State economic forecasters say predictions are murkier than in past recessions for lack of clear impacts on the continuing drought, long-term effects of a winter freeze, and the nation's worst budget deficit ($14.3 billion until June 1992) that has yet to be tackled by the Legislature in Sacramento.

The state Senate approved a fiscal package that would cut welfare grants by 4.4 percent and would repeal automatic cost-of-living adjustments to welfare recipients. The $55 billion budget, which is now being considered by the state Assembly, also calls for about $7 billion in new sales and luxury taxes.

The state Legislature will also be considering employee furloughs, wage freezes, and pension-plan changes to cut costs.

"Balancing [the deficit] will come through a combination of fewer services, sales or income taxes, and furloughs or layoffs of in state and local government employees," says Joseph Wahed, senior economist at Wells Fargo Bank. "All of these will slow recovery."

Mr. Wahed sees an agricultural economy adapting so well to both drought and freeze that farm income will increase significantly over last year, despite dire, earlier predictions.

"California farmers are showing themselves to be extremely adaptable in shifting out of troubled crops to new ones," he says.

David Hensley, who heads the Business Forecasting Project at the University of California at Los Angeles, says May figures for housing starts and sales, industrial production, and retail sales are up slightly over April, the first widely based, positive indicators in months.

"None is significant by itself, but in aggregate they weigh in as important," Mr. Hensley says.

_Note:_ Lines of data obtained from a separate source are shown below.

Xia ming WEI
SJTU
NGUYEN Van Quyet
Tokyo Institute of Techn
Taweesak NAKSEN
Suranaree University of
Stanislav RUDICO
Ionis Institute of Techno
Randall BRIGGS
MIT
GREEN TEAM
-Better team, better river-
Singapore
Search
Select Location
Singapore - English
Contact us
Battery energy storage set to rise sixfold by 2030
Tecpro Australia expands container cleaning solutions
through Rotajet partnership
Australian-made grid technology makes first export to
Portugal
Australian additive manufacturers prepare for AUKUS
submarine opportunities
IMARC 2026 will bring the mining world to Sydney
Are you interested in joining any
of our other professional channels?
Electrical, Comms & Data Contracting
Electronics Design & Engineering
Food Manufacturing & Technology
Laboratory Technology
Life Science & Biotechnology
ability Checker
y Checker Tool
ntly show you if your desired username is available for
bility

The variable is water. The image of drought projected elsewhere may significantly hurt California tourism, Hensley says. And the housing recovery is being slowed by delays or moratoriums in building permits over restricted use of water. "That could be the big issue of next year," he says.

The other hurdle is purse strings on construction. While some banks have gotten out of real estate altogether to deal with problem loans in other sectors, the national bond market has prematurely decided the nation is in recovery.

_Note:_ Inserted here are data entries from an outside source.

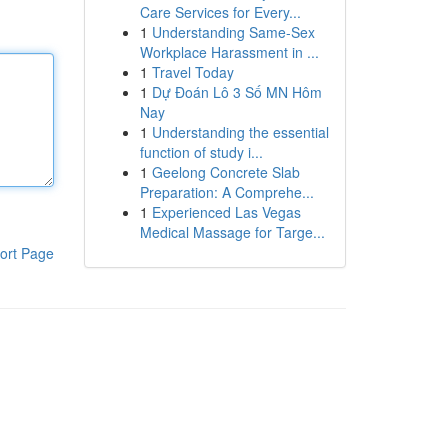
Care Services for Every...
1
Understanding Same-Sex
Workplace Harassment in ...
1
Travel Today
1
Dự Đoán Lô 3 Số MN Hôm
Nay
1
Understanding the essential
function of study i...
1
Geelong Concrete Slab
Preparation: A Comprehe...
1
Experienced Las Vegas
Medical Massage for Targe...
ort Page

"That is very dangerous," says Wahed. "If bond rates continue to go up, we can kiss the housing recovery here goodbye."

Long term, the growth of Pacific Rim economies and the prospect of the North America Free Trade Zone highlight fundamental differences between the recessions in California and the West and New England.

New England "has been losing population during these same downturns, while California has been gaining," says Mr. Kotkin. "Down the line, this loss makes each recovery a little slower, a little flatter. The long-term strength still favors the West."